Tasks for this exercise:
A: Return the part of the Brampton hospitals discussion between "3rd Hospital in Mississauga" and "off the ground.", inclusive.
B: Take the Brampton hospitals discussion further, picking up after its last sentence.

Page text:
Peel Memorial Hospital (where the nasty, overworked ER nurses make Nurse Ratched look like Florence Nightingale) will close for a year before any rehab works start. No promise on what the renovated Peel site will do, but Brampton needs to ERs. Mississauga got Credit Valley Hospital (and its second full-service hospital) finished before it got to 400,000.

Thanks to Tony Clement and the conservatives, the P-3 delayed the construction for years. McGuinty tweaked the formula, making it somewhat more platable, and getting it finally finished, but is still controversal.

But the new one is huge and impressive. Too bad it took so long, and that SW Brampton residents are screwed.

At least Brampton has at a hospital, unlike Vaughan.

Mississauga actually has three hospitals, if you count the Queensway hospital. But even those are too far apart, imo.
 
I don't count Queensway as it doesn't have an emergency room or acute care facilities after Harris let loose on the healthcare system.

Still, you have to admit that one hospital for 450,000 people is terrible. Vaughan has had to rely on York-Finch, Etobicoke General, York Central Hospital, each of which are not far outside its boundaries, though that's one place that's badly underserved as well. With Sorbara being the most powerful man in cabinet, I thought that would be different, but Vaughan's getting a subway instead.
 
Well, that subway will link Vaughan directly to the Univ/College/Dundas hospital cluster...and hey, at rush hour that might be faster than an ambulance to York Central.
 
Brampton - Population 450,000. Persons per hospital: 450,000.
I lived in the southwest part of Brampton, near Shoppers World. The new hospital is almost the exact opposite side of the city.
But the new one is huge and impressive. Too bad it took so long, and that SW Brampton residents are screwed.

I guess the NE residents have always been screwed then.
 
3rd Hospital in Mississauga & Peel Memorial Should Remain Open

There was a plan around the late 1999's to build a 3rd Hospital in North Mississauga which would have also served southen Brampton.

It was slated near the intersection of Hurontario and Derry Road I recall. The land was sitting there for the hospital, the Region of Peel had the money in the bank to purchase the land, but the province dropped the ball and the plan never got off the ground.

I believe the biggest mistake was the simultaneous closing of Peel Memorial with the Opening of Brampton Civic. Peel Memorial's ER department should have remained opened for at least another month to three months to ease the transition into the new hospital. As a result, I'm hearing reports that Brampton Civic is already overcrowded.

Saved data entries

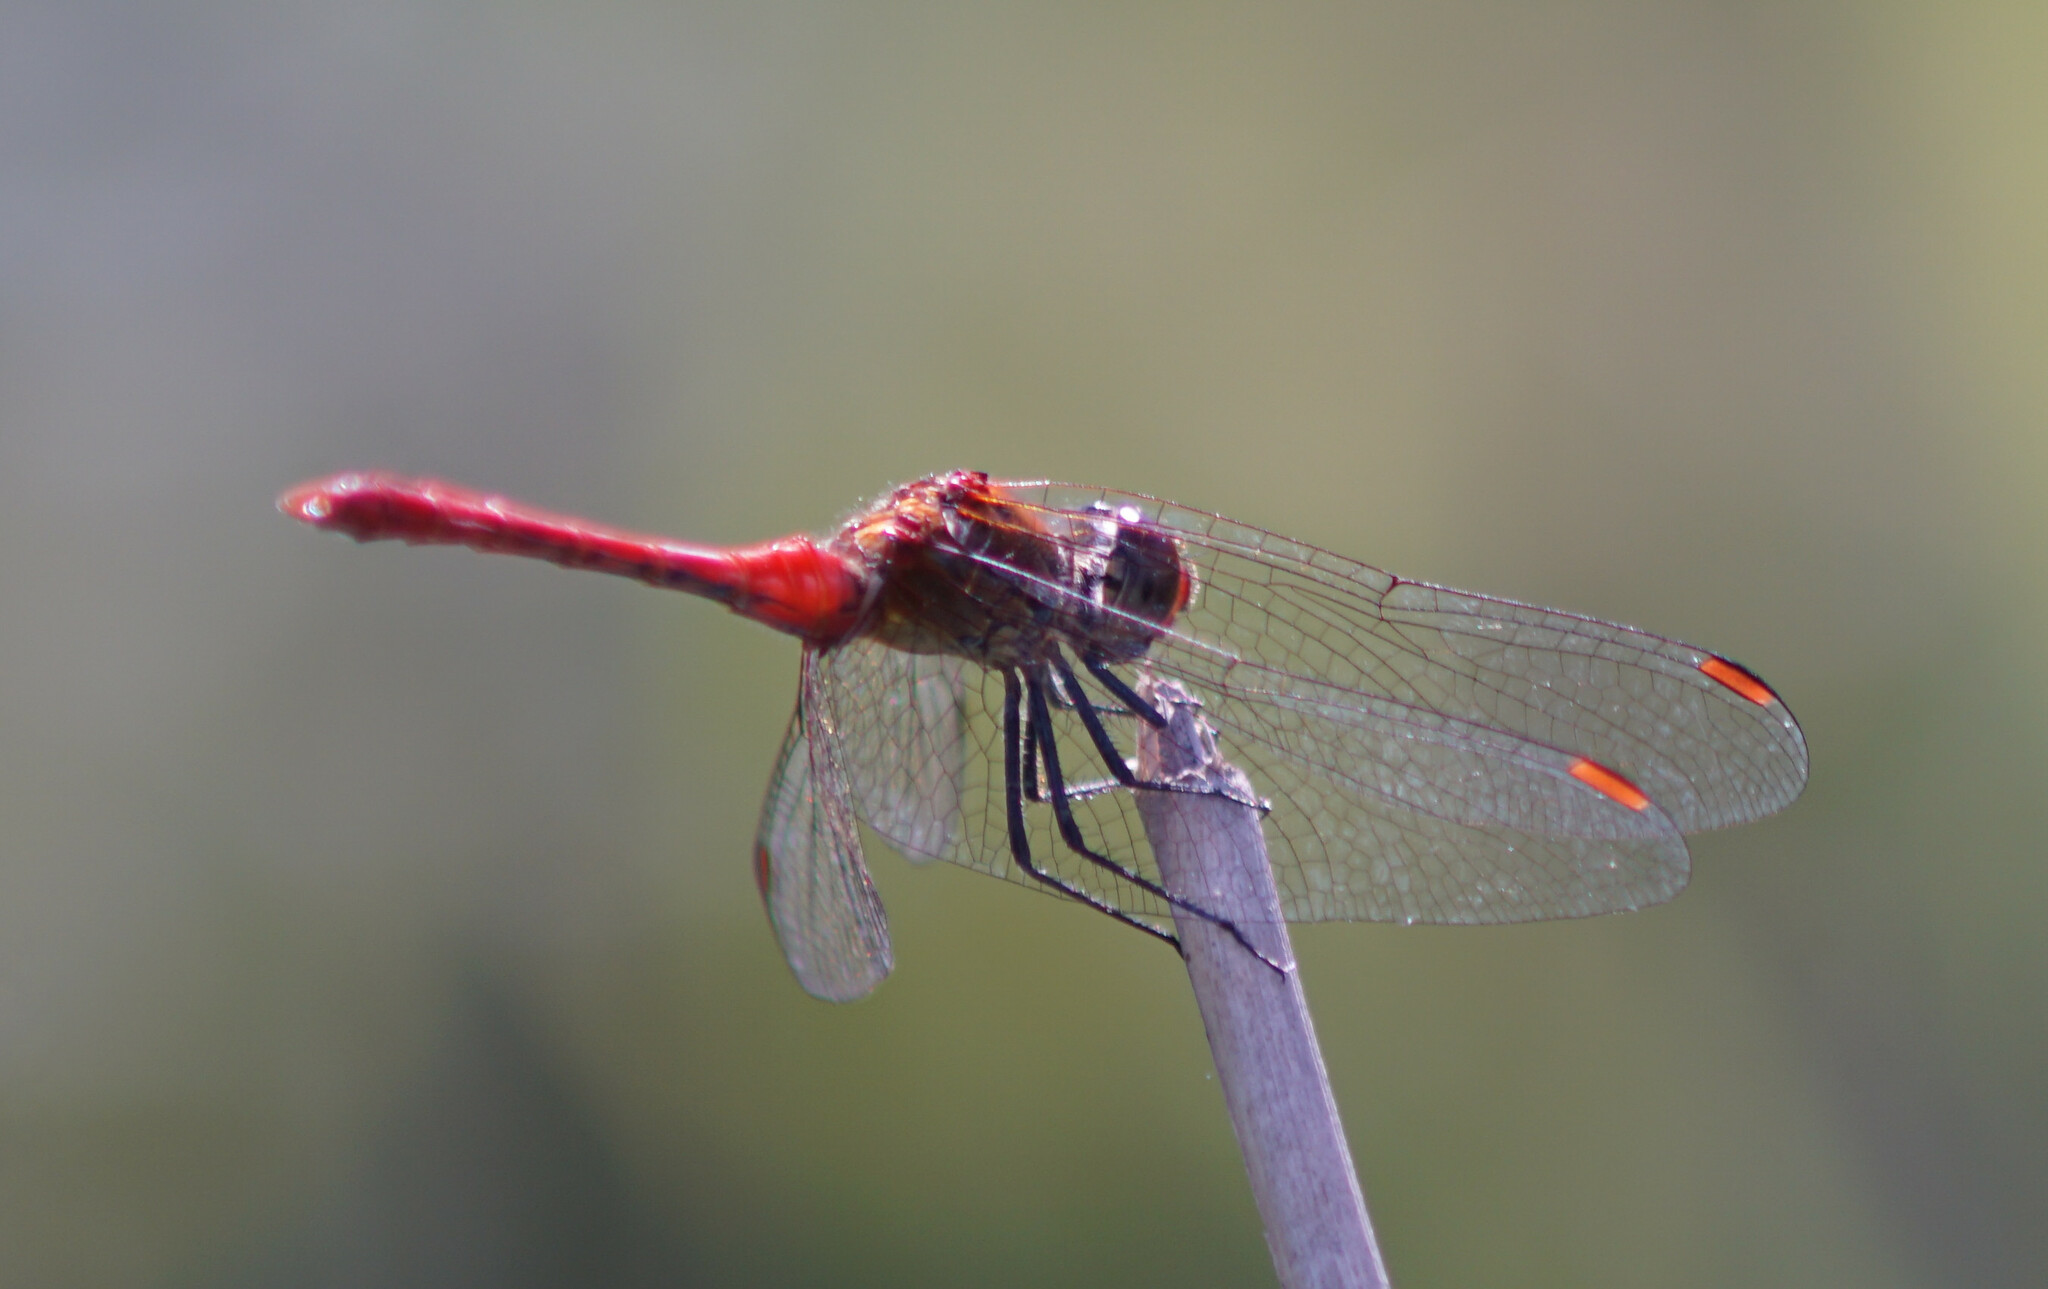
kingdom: Animalia
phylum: Arthropoda
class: Insecta
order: Odonata
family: Libellulidae
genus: Sympetrum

Task responses:
A:
3rd Hospital in Mississauga & Peel Memorial Should Remain Open

There was a plan around the late 1999's to build a 3rd Hospital in North Mississauga which would have also served southen Brampton.

It was slated near the intersection of Hurontario and Derry Road I recall. The land was sitting there for the hospital, the Region of Peel had the money in the bank to purchase the land, but the province dropped the ball and the plan never got off the ground.

B:
What a shame better funding and planning didn't go into place.

Louroz
 
I could sit in Emergency in a 905 hospital all night, or I could wait 30 mins or less in a downtown Emergency room like at St. Mikes... the drawback is of course that crazy homeless people harass you downtown while you wait!
 
But at Brampton's ER, you get the benefit of crazy nasty nurses harrasing you after waiting for 6 hours.

I once had to help my brother who could barely walk due to severe cramps to the exam area after he was called. The nurse had the gall to bark at me to get lost, as it was patients only. I was afraid that if I told her where she should go (which she obvously needed), the paid-duty cop there would have escorted me out.

And as a Bramptonian, you were harassed when seeking an alternative facility, like Georgetown, Etobicoke General (which were also Osler), and given the third degree for not going to Peel Memorial.

And that is one reason why Brampton deserves two full-service hospitals. Spare the "ambulatory care centre" crap, as might happen to the Peel site. As if day dialysis or a glorified doctors' office would be of much use to the 450,000 in Brampton crowding a new emergency department in a hospital that might as well be in another city for those west of Kennedy and south of Queen or west of McLaughlin north of Queen.
 
I could sit in Emergency in a 905 hospital all night, or I could wait 30 mins or less in a downtown Emergency room like at St. Mikes

There ain't no downtown hospital where the usual waiting time in Emerg is 30 min or less... you must have gone on good days. Here in Montreal, people spend days in the ER.